A new Commonwealth Fund report looks at how the United States stacks up against other countries on things like access to doctors and quality of care. It pulls from three separate surveys conducted over the past three years: a 2011 survey of sicker patients, a 2012 survey of doctors and a 2013 survey of adults over 18. It also uses health outcome data from the OECD and World Health Organization. This means it captures the experience of the medical system from the people who use it a lot, those who use it a little and the doctors treating them.

The American health care system came in last both in the overall rankings, which pull together data on 11 specific measures of success for a health care system. This includes metrics like how easily residents can access health care, if that medical care is affordable and if its effective.

There was no measure where the United States came in first place — our best ranking was coming in third in the effectiveness of our medicine (more on what this means later).

In addition to coming in last overall, there were four specific measures where the United States came in last: cost-related problems, efficiency, equity and health outcomes.

Americans have the most trouble affording medical services; a higher percentage of Americans go without needed care because of cost than people surveyed in any other nation. 

Americans were almost most likely to report out-of-pocket expenses above $1,000 and to have serious problems paying their medical bills. The challenges that Americans have paying their medical bills likely stem from two unique characteristics of the health care system. First, American health care is expensive: the United States spends way more per person on health care than other industrialized nations. We have higher prices for drugs and imaging scans than other countries. 

The other part of the explanation: the United States is the only country in this study without universal coverage. 
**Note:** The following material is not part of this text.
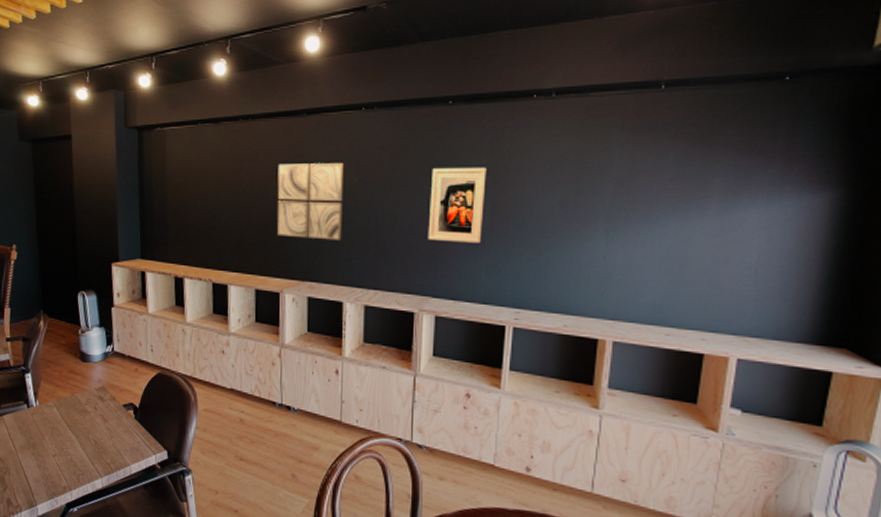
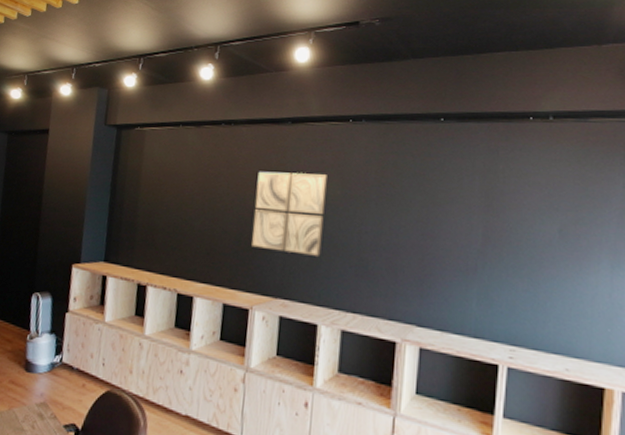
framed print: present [427,167,487,243] -> none [414,185,479,269]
[W]e have thousands of health insurance companies who negotiate individually with hospitals and doctors. Every knee replacement in the United States has a different price depending on what deal the insurer has set up with the provider.

This means we end up spending more than other country on the business of getting bills paid. The United States, for example, devotes 7.1 percent of total health care spending on administrative costs.  That's more than twice as much as the United Kingdom and three times as much as Australia.

The Institute of Medicine defines equity as "providing care that does not vary in quality because of personal characteristics" like income or location. The United States does not do a very good job of this. There are big gaps in how Americans with different incomes use the health-care system, with lower-earning Americans being more likely to skip recommended care. Like other measures, this reflects the high costs and insurance gaps of the American system.  

The whole goal of a health care system is to help people get healthier. The United States does spend a lot more money on health care than any other country in this survey. That could make sense if all that additional spending was leading to a better quality of life for Americans, if we lived longer, for example, or had healthier lives.
Unfortunately, the United States comes in dead last when ranked on healthy lives. This metric includes three basic indicators (the only ones available for cross-country comparisons). They are deaths that could have been prevented with care (we have more of those), infant mortality and life expectancy.
The take away?  Just like conservatives like to blather about imagined "American exceptionalism" so to do they ascribe to the nation's health care system characteristics that simply do not exist or which in reality fail to match the health care services available in other advanced industrial nations.  Claiming loudly that something is the best does not make it the best.